The post to her bakery’s Facebook and Twitter pages came in response to Sweet Cakes by Melissa, which is being investigated by Oregon’s Department of Justice for allegedly violating the state’s anti-discrimination law.

It’s a decision Phillips disagrees with, and one that’s indirectly brought her business into the discussion.

“I think it was a bad business decision, and it reflects badly on Gresham,” said Phillips, who moved her business from her home to downtown Gresham in 2010. “I don’t want anything to do with all that drama, but I think it’s a black eye on Gresham.

“People need to know that we’re not all like that.”

People have come out in droves to voice each side of the debate.

A line of customers stretched out the door of Sweet Cakes by Melissa on Saturday, Feb. 2. Aaron Klein, who co-owns the bakery with his wife, sold out well before closing. People showed up to support his Christian belief that marriage should be between a man and a woman.

Phillips said there was a steady stream of customers coming into her shop that day as well.

“Saturday was really busy,” she said. “Some people came in and said, ‘Thanks for not being discriminatory.’ “

On Bella Cupcake’s Facebook page, people have shown their appreciation for the bakery’s equal-rights stance.

One person wrote: “Next time I’m in Gresham I’ll have to swing by and try a cupcake.
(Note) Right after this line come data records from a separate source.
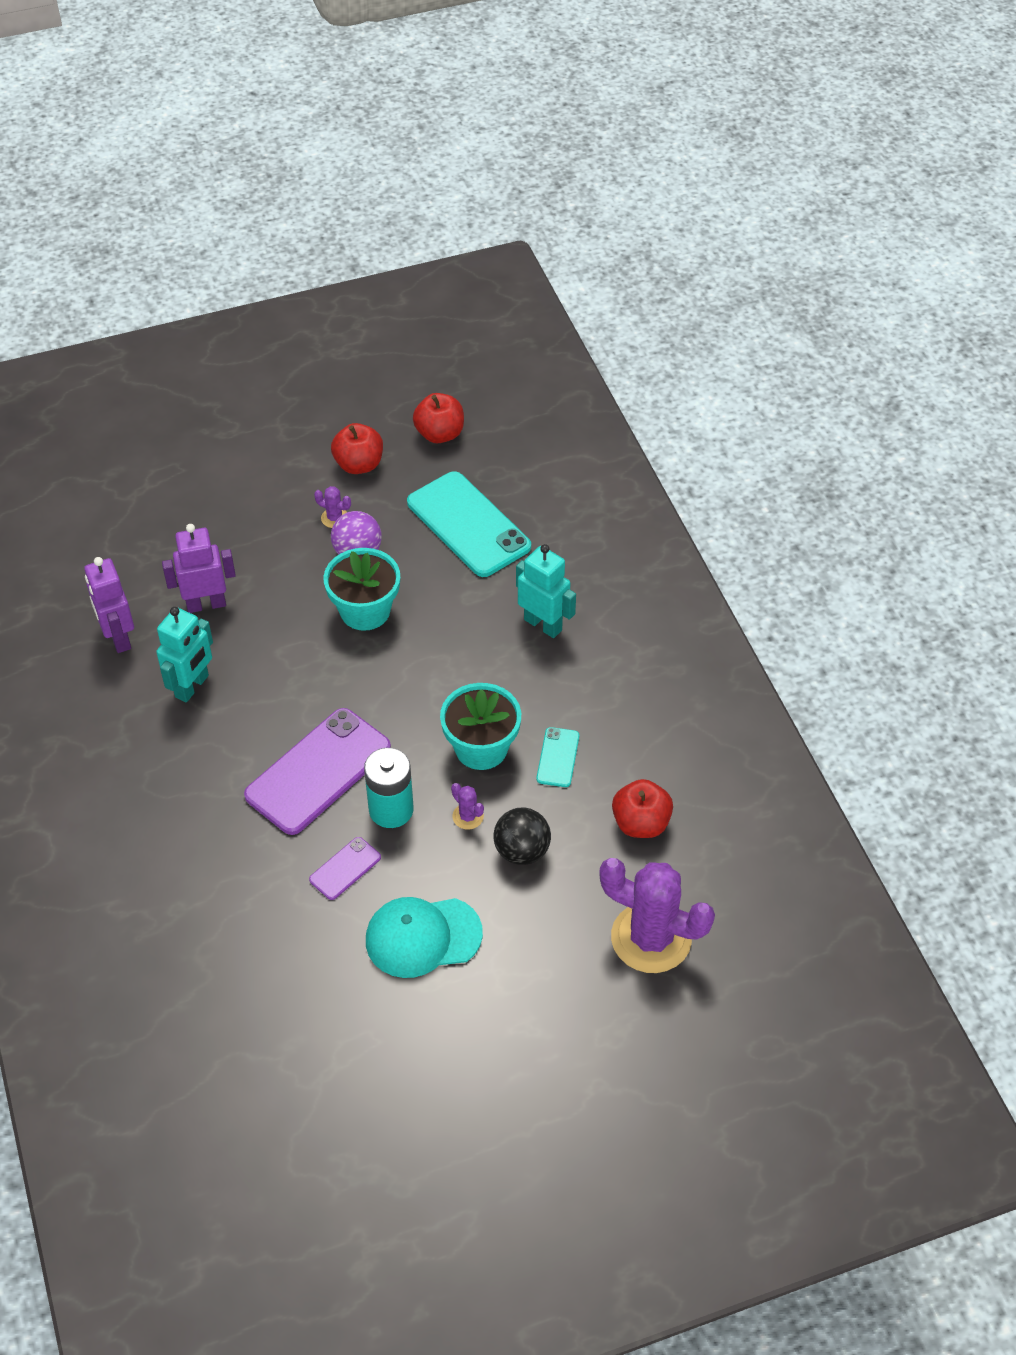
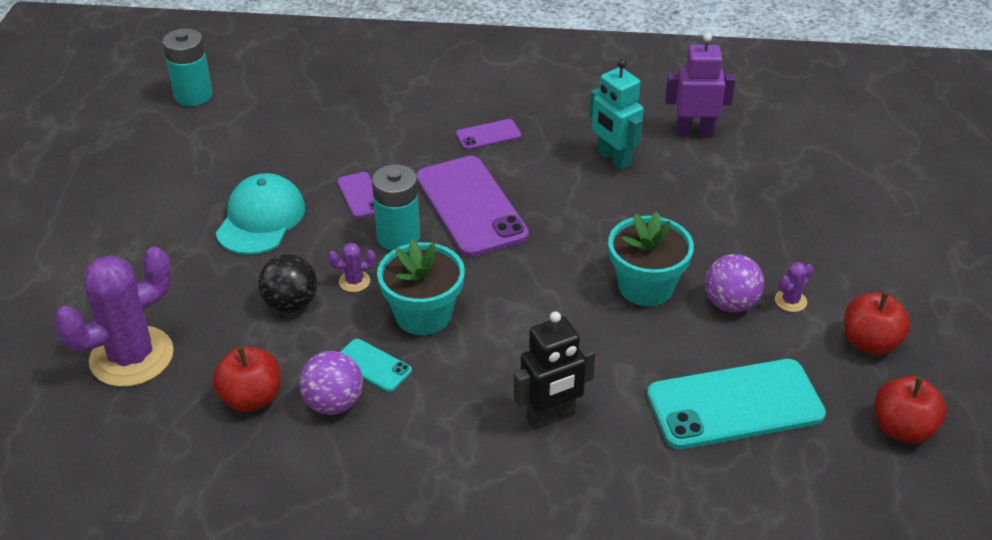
camera: 115 degrees right, 10 degrees down
purple robot [162,524,236,613] -> none
turquoise robot [516,544,576,638] -> black robot [514,311,595,429]
none -> turquoise battery [163,28,213,106]
none -> purple ball [299,351,363,415]
none -> purple phone [456,119,521,150]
Thanks for supporting equal rights!”

Another person wrote: “Yet another shining candle winning against the darkness that is bigotry.”

Beth Gatchell, a regular customer at Bella Cupcake, said she wouldn’t support a business that refuses service based on age, race, sexual orientation or other classifications. Gatchell added that she wants to teach her four children to be tolerant of all types of people.

“I would rather support a business that’s more forward thinking and a business who’s more community supportive,” said Gatchell, of Sandy. “It’s important to model more inclusive type situations than exclusive.”

Even before the incident last month, the owners of Sweet Cakes by Melissa haven’t tried to hide their Christian beliefs.

Their website is filled with Bible verses. It also reads, “Remember we do cakes for any occasion” — with one exception, of course.

Phillips is a Christian, too. But she doesn’t believe a business should have the right to select its customers.

“We have certain beliefs,” she said. “But politics and our faith and all those things are personal to us. And our customers are our customers. I think if someone came in and asked Jesus to make a cake, he’d make the cake. I just don’t get it.”

Neither does Lillian Negron, owner of Lillian’s Natural Foods, 283 N.W. Miller Ave.

Negron, a homosexual Christian, said she understands both sides of the argument and thinks the owners of Sweet Cakes by Melissa believe they’re being obedient to their religion.

“As a business person, I don’t think they should discriminate,” Negron said. “As a human being... you felt convicted and you felt obedient to God, you better listen to that.”

Sweet Cakes by Melissa could face a large backlash this weekend. Gay rights activists created a Facebook page called “Boycott Sweet Cakes by Melissa, Gresham, OR.”

The group also organized a protest, which will begin at 2 p.m. Saturday, Feb. 9. The demonstration will start at Sweet Cakes by Melissa, and at 4 p.m, protesters will march to Bella Cupcake to support a business, they feel, is tolerant.